« Malparaíso est un lieu imaginaire, un Eden déjà perdu… » – Juan Miguel Ramírez-Suassi
« Malparaiso », la troisième monographie de Juan Miguel Ramírez-Suassi, est un portrait énigmatique d’un paradis qui n’a jamais existé.
Pour de nombreux praticiens, la photographie documentaire est considérée comme un outil permettant de transmettre la réalité, mais pour d'autres, c'est un moyen d'expression plus créative et interprétative. Tel est le cas du photographe espagnol Juan Miguel Ramírez-Suassi, dont la troisième monographie, « Malparaiso » (publiée par Setanta), est la plus énigmatique à ce jour.
Les images ont été capturées lors de voyages autour Mexico et le Chili. Le nom, dérivé de la ville chilienne de Valparaiso, est aussi probablement un clin d'œil au livre du même nom du grand Sergio Larrain, qui avait un profond intérêt pour le mysticisme qui l'a finalement conduit à abandonner la photographie, et qui est cité au début du livre. Pourtant, « Malparaiso » ne représente pas un lieu réel, mais un lieu fantastique, une version idéalisée d'une utopie perdue, comme le reflète son nom, qui en espagnol signifie « mauvais paradis ».
Dans sa description, Ramírez-Suassi déclare : « L’espace est un labyrinthe », et c’est là le cœur de la structure du livre, ou plutôt de son absence. Il adopte une approche décalée qui ne suit aucun ordre évident, chronologique ou autre, explorant l’idée que la navigation implique de suivre un réseau complexe et intriqué de chemins, chacun menant à d’autres, créant ainsi un voyage d’exploration sans fin.
Des fragments de paysages, naturels ou créés par l'homme, sont entrecoupés d'images de personnages. Souvent tournés à courte distance, ponctués de symboles, cadrés de manière inhabituelle ou laissés flous, ils créent parfois un sentiment de claustrophobie tout en donnant au spectateur l'impression de ne voir qu'une partie de la scène, ajoutant ainsi un sentiment de malaise.
Décrire les images comme des « morceaux d’un rêve » peut paraître évident, mais dans ce cas, c’est tout à fait approprié.
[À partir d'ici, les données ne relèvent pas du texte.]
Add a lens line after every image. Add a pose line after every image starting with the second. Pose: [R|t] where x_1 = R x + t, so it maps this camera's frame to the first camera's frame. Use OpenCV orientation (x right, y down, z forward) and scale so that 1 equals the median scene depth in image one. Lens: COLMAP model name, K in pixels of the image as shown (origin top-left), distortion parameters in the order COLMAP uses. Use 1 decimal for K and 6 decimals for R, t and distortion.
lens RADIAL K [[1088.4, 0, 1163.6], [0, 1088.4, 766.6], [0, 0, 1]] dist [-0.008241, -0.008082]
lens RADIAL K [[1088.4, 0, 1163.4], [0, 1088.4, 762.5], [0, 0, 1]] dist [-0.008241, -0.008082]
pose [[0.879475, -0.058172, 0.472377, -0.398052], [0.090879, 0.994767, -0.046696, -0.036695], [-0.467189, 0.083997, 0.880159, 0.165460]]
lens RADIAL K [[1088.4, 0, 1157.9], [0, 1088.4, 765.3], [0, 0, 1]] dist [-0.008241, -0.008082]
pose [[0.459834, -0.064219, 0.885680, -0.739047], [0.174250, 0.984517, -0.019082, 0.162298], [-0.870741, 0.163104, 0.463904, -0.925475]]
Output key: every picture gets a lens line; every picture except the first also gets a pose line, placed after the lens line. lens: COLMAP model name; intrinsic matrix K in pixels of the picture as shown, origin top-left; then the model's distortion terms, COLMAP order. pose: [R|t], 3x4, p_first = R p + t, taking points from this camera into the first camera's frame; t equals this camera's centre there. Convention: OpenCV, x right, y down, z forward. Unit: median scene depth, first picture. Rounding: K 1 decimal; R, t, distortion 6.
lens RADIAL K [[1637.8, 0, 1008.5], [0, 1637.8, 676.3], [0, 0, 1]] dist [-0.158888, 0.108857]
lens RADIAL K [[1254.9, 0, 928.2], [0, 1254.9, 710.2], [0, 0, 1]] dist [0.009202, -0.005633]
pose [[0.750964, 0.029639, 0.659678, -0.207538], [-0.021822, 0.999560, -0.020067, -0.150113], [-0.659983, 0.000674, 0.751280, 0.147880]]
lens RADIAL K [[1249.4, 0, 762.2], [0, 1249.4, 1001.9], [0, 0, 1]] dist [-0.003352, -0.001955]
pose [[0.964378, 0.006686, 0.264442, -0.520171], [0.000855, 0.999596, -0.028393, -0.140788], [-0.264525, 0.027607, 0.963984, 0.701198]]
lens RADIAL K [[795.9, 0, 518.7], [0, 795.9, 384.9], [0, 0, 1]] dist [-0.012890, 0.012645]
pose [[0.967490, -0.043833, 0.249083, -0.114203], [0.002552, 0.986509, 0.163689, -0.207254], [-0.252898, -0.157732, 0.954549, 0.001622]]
Nous rencontrons des scènes et des People réelles, mais elles sont représentées d’une manière qui semble quelque peu surnaturelle. Malgré le sentiment d’appréhension, il ne s’agit pas d’un cauchemar. Il s’agit de quelque chose de beaucoup plus nuancé, de plus insaisissable.
« Malparaiso » est le fruit d’un voyage dans le temps, à la recherche du motif classique du paradis. Une vision utopique qui contraste fortement avec les thèmes du racisme, de l’identité, de la migration, de la dégradation de l’environnement, de la violence et de la précarité qui, selon Ramírez-Suassi, relient les images. Pourtant, s’il reconnaît que les images évoquent « la rage et la douleur », il y a aussi des éléments subtils mais tangibles qui évoquent un aspect plus positif de notre réalité complexe : la beauté, l’espoir et l’humanité.
« Malparaiso » est donc quelque chose de remarquable : le portrait d’un lieu imaginaire à la fois ésotérique et captivant, qui se révèle différemment à travers les yeux de chaque spectateur. Mais en même temps, du moins pour l’auteur, il constitue un document approprié du monde tumultueux, mourant, mais toujours beau et captivant dans lequel nous vivons.
Toutes les images © Juan Miguel Ramírez-Suassi
Malparaiso est publié par Setanta et est disponible via leur en ligne.